» TEXTO DE ORIGEN:
--------------------------------
XXIX Domingo del Tiempo Ordinario, Ciclo C

Autor:  Padre Oscar Balcázar Balcázar

 

 

Ex 17, 8-13; Sal 120; 2Tm 3, 14-4,2; Lc 18, 1-8


Y Les decía una parábola para inculcarles que era preciso orar siempre sin desfallecer. "Había un juez en una ciudad, que ni temía a Dios ni respetaba a los hombres. Había en aquella ciudad una viuda que, acudiendo a él, le dijo: "¡Hazme justicia contra mi adversario!" Durante mucho tiempo no quiso, pero después se dijo a sí mismo: "Aunque no temo a Dios ni respeto a los hombres, como esta viuda me causa molestias, le voy a hacer justicia para que no venga continuamente a importunarme." Dijo, pues, el Señor: "Oíd lo que dice el juez injusto; y Dios, ¿no hará justicia a sus elegidos, que están clamando a él día y noche, y les hace esperar? Os digo que les hará justicia pronto. Pero, cuando el Hijo del hombre venga, ¿encontrará la fe sobre la tierra?"
--------------------------------
» OBJETIVO:
Según la lectura del XXIX Domingo del Tiempo Ordinario, ¿qué motivo da el juez para acceder a hacer justicia a la viuda?

» FILAS PROPORCIONADAS:
--------------------------------
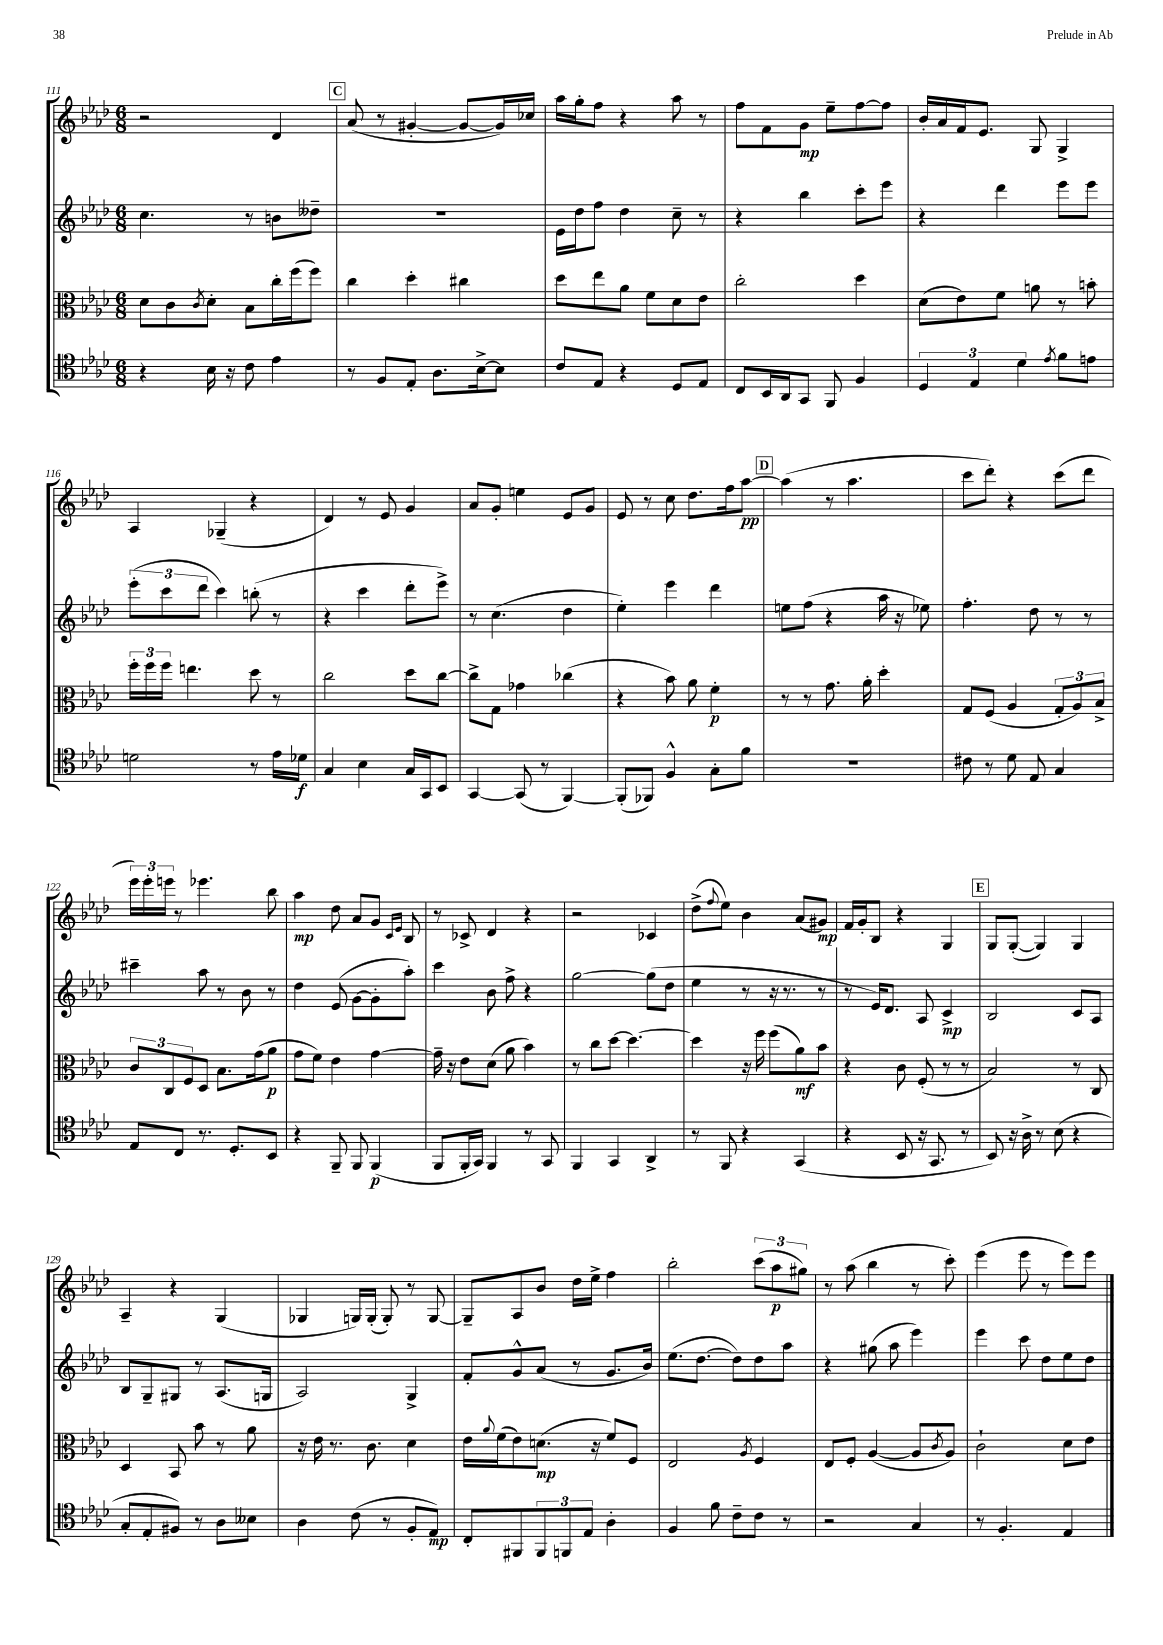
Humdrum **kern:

**kern	**kern	**kern	**kern
*staff4	*staff3	*staff2	*staff1
*clefC4	*clefC3	*clefG2	*clefG2
*k[b-e-a-d-]	*k[b-e-a-d-]	*k[b-e-a-d-]	*k[b-e-a-d-]
*M6/8	*M6/8	*M6/8	*M6/8
4r	8d-	4.cc	2r
.	8c	.	.
.	8qc	.	.
16B-	8d-'	.	.
16r	.	.	.
8c	8B-	8r	.
4e-	16cc'	8b	4d-
.	(16ff	.	.
.	8ff)	8dd--~	.
=	=	=	=
8r	4cc	2.r	(8a-
8F	.	.	8r
8E-'	4dd-'	.	[4g#'
8.A-	.	.	.
.	4cc#	.	8g#_
[16B-^	.	.	.
8B-]	.	.	16g#])
.	.	.	16cc-
=	=	=	=
8c	8dd-	16e-	16aa-
.	.	16dd-	16gg'
8E-	8ee-	8ff	8ff
4r	8a-	4dd-	4r
.	8f	.	.
8D-	8d-	8cc~	8aa-
8E-	8e-	8r	8r
=	=	=	=
8C	2cc'	4r	8ff
16BB-	.	.	8f
16AA-	.	.	.
8GG	.	4bb-	8g
8FF	.	.	8ee-~
4F	4dd-	8ccc'	[8ff
.	.	8eee-	8ff]
=	=	=	=
6D-	(8d-	4r	16b-'
.	.	.	16a-
.	8e-)	.	16f
6E-	.	.	.
.	.	.	8.e-
.	8f	4ddd-	.
6d-	.	.	.
.	8a	.	8G
8qe-	.	.	.
8f	8r	8eee-	4G^
8e	8b'	8eee-	.
=	=	=	=
2d	24ff'	(12eee-'	4A-
.	24ff	.	.
.	24ff	12ccc	.
.	4.ee	.	.
.	.	12ddd-	.
.	.	4ccc)	(4G-~
8r	8dd-	(8bb'	4r
16e-	8r	8r	.
16d-	.	.	.
=	=	=	=
4G	2cc	4r	4d-)
4B-	.	4ccc	8r
.	.	.	8e-
16G	8dd-	8ddd-'	4g
16GG	.	.	.
8BB-	[8cc	8eee-^)	.
=	=	=	=
[4GG	8cc^]	8r	8a-
.	8G	(4.cc	8g'
(8GG]	4g-	.	4ee
8r	.	.	.
[4FF)	(4cc-	4dd-	8e-
.	.	.	8g
=	=	=	=
(8FF']	4r	4ee-')	8e-
8FF-)	.	.	8r
4F^^	8b-)	4eee-	8cc
.	8a-	.	8.dd-
8G'	4f'	4ddd-	.
.	.	.	16ff
8f	.	.	[8aa-
=	=	=	=
2.r	8r	8ee	(4aa-]
.	8r	(8ff	.
.	8.g	4r	8r
.	.	.	4.aa-
.	16a-'	.	.
.	4dd-'	16aa-	.
.	.	16r	.
.	.	8ee-)	.
=	=	=	=
8c#	8G	4.ff'	8ccc
8r	(8F	.	8ddd-')
8d-	4A-	.	4r
8E-	.	8dd-	.
4G	12G'	8r	(8ccc
.	12A-)	.	.
.	.	8r	8ddd-
.	12B-^	.	.
=	=	=	=
8E-	12c	4ccc#~	24eee-)
.	.	.	24eee-'
.	12C	.	24eee
8C	.	.	8r
.	12F	.	.
8.r	8D-	8aa-	4.eee-
.	8.B-	8r	.
8.D-'	.	.	.
.	.	8b-	.
.	(16g	.	.
8BB-	8a-	8r	8bb-
=	=	=	=
4r	8g	4dd-	4aa-
.	8f)	.	.
8FF~	4e-	(8e-	8dd-
8FF	.	[8g	8a-
(4FF	[4g	8g']	8g
.	.	.	16qqc
.	.	.	16qqe-
.	.	8aa-')	8B-
=	=	=	=
8FF	16g~]	4ccc	8r
.	16r	.	.
16FF'	8e-	.	8c-^
16GG)	.	.	.
4FF	(8d-	8b-	4d-
.	8a-	8ff^	.
8r	4b-)	4r	4r
8GG	.	.	.
=	=	=	=
4FF	8r	[2gg	2r
.	8cc	.	.
4GG	[8dd-	.	.
.	4.dd-_	.	.
4AA-^	.	(8gg]	4c-
.	.	8dd-	.
=	=	=	=
8r	4dd-]	4ee-	(8dd-^
.	.	.	8qqff
8FF	.	.	8ee-)
4r	16r	8r	4b-
.	16ff	.	.
.	(8ff	16r	.
.	.	8.r	.
(4GG	8a-)	.	(8a-
.	8b-	8r	8g#)
=	=	=	=
4r	4r	8r	16f
.	.	.	16g'
.	.	16e-)	8B-
.	.	8.d-	.
8BB-	8c	.	4r
16r	(8F'	8A-	.
8.GG	.	.	.
.	8r	4c^	4G
8r	8r	.	.
=	=	=	=
8BB-)	2B-)	2B-	8G
16r	.	.	([8G'
16A-^	.	.	.
8r	.	.	4G])
(8B-	.	.	.
4r	8r	8c	4G
.	8C	8A-	.
=	=	=	=
8G'	4D-	8B-	4A-~
8E-'	.	8G~	.
8F#)	8BB-	8G#	4r
8r	8b-	8r	.
8A-	8r	(8.A-	(4G
8B--	8a-	.	.
.	.	16G	.
=	=	=	=
4A-	16r	2A-)	4G-
.	16e-	.	.
.	8.r	.	.
(8c	.	.	16G)
.	8.c	.	(16G'
8r	.	.	8G')
8F'	4d-	4G^	8r
8E-)	.	.	[8G
=	=	=	=
8C'	16e-	8f'	8G~]
.	8qqa-	.	.
.	(16f	.	.
8FF#	8e-)	8g^^	8A-
12FF#	(8.d	(8a-	8b-
12FF	.	.	.
.	.	8r	16dd-
12E-	.	.	.
.	16r	.	16ee-^
4A-'	8f)	8.g	4ff
.	8F	.	.
.	.	16b-)	.
=	=	=	=
4F	2E-	(8.ee-	2bb-'
.	.	[8.dd-	.
8f	.	.	.
8c~	.	8dd-])	.
.	8qA-	.	.
8c	4F	8dd-	(12ccc
.	.	.	12aa-
8r	.	8aa-	.
.	.	.	12gg#)
=	=	=	=
2r	8E-	4r	8r
.	8F'	.	(8aa-
.	([4A-	(8gg#	4bb-
.	.	8aa-	.
4G	8A-]	4eee-)	8r
.	8qc	.	.
.	8A-)	.	8ccc')
=	=	=	=
8r	2c`	4eee-	(4eee-
4.F'	.	.	.
.	.	8ccc	8eee-
.	.	8dd-	8r
4E-	8d-	8ee-	8eee-)
.	8e-	8dd-	8eee-
==	==	==	==
*-	*-	*-	*-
--------------------------------
» RESULTADO DEL EJERCICIO:
Que la viuda le causaba molestias, y quería hacerle justicia para que no viniera continuamente a importunarlo.